Mr Munodawafa said mainstreaming gender and climate change was one of the country’s priorities as it forged a roadmap for sustainable development.
“Climate change is the most important issue facing the world today while achieving gender equality and equity is one of the priorities of our time, and one of the greatest human rights challenges in the world,” he said.
“The United Nations Framework Convention on Climate Change (UNFCCC) at the Conference of Parties (COP) in 2019 adopted the Gender Action Plan (GAP), a significant milestone for the advancement of gender equality and women empowerment. Gender equality is also included in the Paris Agreement as integral to social transformation and climate action.”
Gender equality has also been mainstreamed in Government policies as a critical strategy for women empowerment across all sectors.
“Nationally, the Zimbabwe Constitution of 2013 upholds gender equality as one of its principles,” said Mr Munodawafa. “Gender mainstreaming has also been embedded in Government policies as a critical strategy for the promotion of gender equality, equity and women empowerment across all sectors.
“The revised National Gender Policy of 2017 has climate change as one of its thematic areas to which gender sensitive programming and inclusivity has to be fostered in order to attain inclusive sustainable development.”

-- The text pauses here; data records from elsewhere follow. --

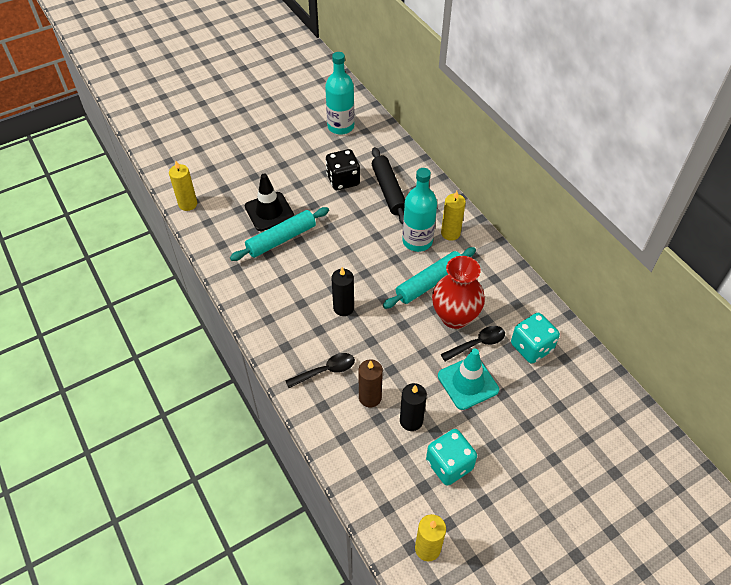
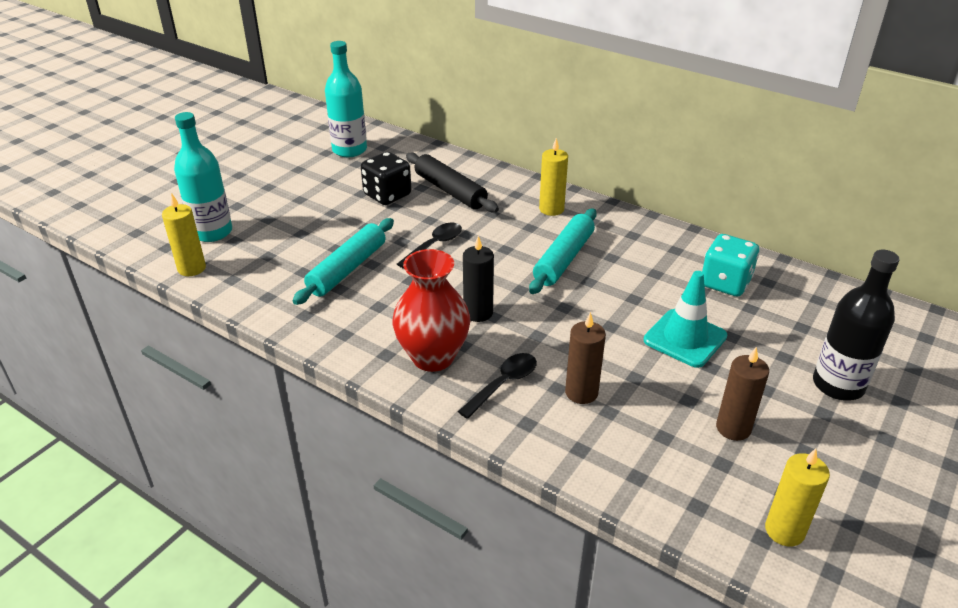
camera: 25 degrees left, 15 degrees down
black traffic cone [245,174,294,231] -> none
black candle [400,383,427,431] -> none
turquoise bottle [402,168,437,252] -> turquoise bottle moved to [174,112,232,242]
turquoise dice [426,429,477,486] -> brown candle [716,347,769,441]
red vase [432,256,485,329] -> red vase moved to [392,249,470,372]
black spoon [441,326,505,361] -> black spoon moved to [397,223,462,269]
none -> black bottle [813,250,900,401]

Mr Munodawafa said there was need to ensure full stakeholders participation across the gender divide.
“There is broad understanding for the need to support strengthening of gender roles and ensuring the mobilisation of all capacities to address climate change,” he said.
“Therefore, linking climate change and gender in the revision of Nationally Determined Contributions (NDCs) process requires an inclusive dual approach of both gender- responsive mitigation and adaptation measures.”
Speaking at the same event, Zimbabwe Gender Commissioner Mrs Naome Chimbetete said in most rural communities across the country, women and girls were still suffering disproportionately from multi-dimensional poverty.
“Many women within this demographic are unpaid family workers and are often limited to subsistence farming and whenever there is a surplus to sell rural women seek to make profit for the sustenance of the family as opposed to personal gain,” she said.
“Government and other development partners such as UN should cooperate in empowering rural women and girls, as it is essential to building a prosperous, equitable future for all on a healthy planet.
“This is also needed for the country to achieve gender equality, ensuring decent work for all, eradicating poverty and hunger and taking climate action.”
Acting director of the Community Development Department in the Ministry of Women Affairs, Community, Small and Medium Enterprises Development Mrs Tariro Chipepera said improving the livelihoods of women required legal and policy reforms.
She said this will not require only leaders to act, but to make necessary changes for a carbon-neutral world.
“Improving the lives of women and girls in rural areas requires robust legal and policy reforms such as the newly implemented Gender Action Plan (GAP) that will see their (women) inclusion in decisions that affect their lives,” said Mrs Chipepera.
“One of the most effective ways to achieve progress on the threats posed by climate change is addressing gender inequality.”
Mrs Chipepera said empowered women have greater capacity to respond to climate change and they play important roles in adopting low-carbon technologies, spreading knowledge about climate change, and urging action.